TEXT PASSAGE
College Football In Season Thread

I want to see Alabama play a night game in Madison in late October. Please make this happen, Football Jesus.
 
:lol: Unfortunately, Alabama tends to play its major OOC opponents before conference play starts. That's kind of the whole point: Get a good test of your team in before you start playing the games that count. But you'd have to think we'd do pretty well in bad conditions, considering our style of play :dunno:
 
Yeah, and I'm not even sure what Bama gets out of that. I'm sure Wisky leaked that to take some heat off the YOU NEVER PLAY ANYBODY storyline. I know they're going after Notre Dame, and if the B1G-PAC12 arrangement holds up, they should get a top 4 PAC team every year.

I think they'll prob have to look towards the ACC or the Big 12 for a better out of conference partner. Wisky will demand a home and home, and the only sec team willing to do that is Alabama apparently (and they're busy).
Most of the 'name' SEC teams have shown a willingness to play in other major conference home stadiums in recent years, but I think that's probably becoming a thing of the past.

For Alabama at least, even if we weren't busy, I'm not sure we'd want to do a home-and-home with anyone anymore. We've got that one with Michigan State scheduled, and we just finished that one with Penn State last year, but those were motivated by Saban's history with Michigan State and Alabama's history with Penn State.

Neutral site games just make more financial sense for everyone involved.

Combine that with the fact that conference expansion is creating a push for more conference games, and then deals like the Big Ten/Pac-12 arrangement you mentioned gobbling up another slot on everyone's schedule, and I think big ticket one-off OOC games are going to continue to become less prevalent, even with the supposed emphasis on strength of schedule that the playoffs should bring.

Again, I can't really speak for other conferences, but if the SEC went to 9 conference games, I don't really see any of the big SEC schools thinking "Yeah, let's see if we can't wedge a USC or Ohio State in there somewhere too". It would just be crazy. LSU went that route last year, and what did it get them . . ?

TASK
Please return the stretch of the college football thread from "Combine that with" through "playoffs should bring.", copied word for word. None of the items here relate to the college football thread.

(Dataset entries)
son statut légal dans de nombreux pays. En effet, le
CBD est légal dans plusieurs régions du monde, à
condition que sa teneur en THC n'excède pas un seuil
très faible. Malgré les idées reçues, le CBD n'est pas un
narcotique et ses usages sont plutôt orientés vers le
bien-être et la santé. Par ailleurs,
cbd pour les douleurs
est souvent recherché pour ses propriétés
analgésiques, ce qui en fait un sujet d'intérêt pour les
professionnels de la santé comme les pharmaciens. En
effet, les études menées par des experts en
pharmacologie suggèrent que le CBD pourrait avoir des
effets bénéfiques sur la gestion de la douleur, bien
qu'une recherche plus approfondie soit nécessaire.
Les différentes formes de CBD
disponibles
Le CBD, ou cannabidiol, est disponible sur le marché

RESULT
Combine that with the fact that conference expansion is creating a push for more conference games, and then deals like the Big Ten/Pac-12 arrangement you mentioned gobbling up another slot on everyone's schedule, and I think big ticket one-off OOC games are going to continue to become less prevalent, even with the supposed emphasis on strength of schedule that the playoffs should bring.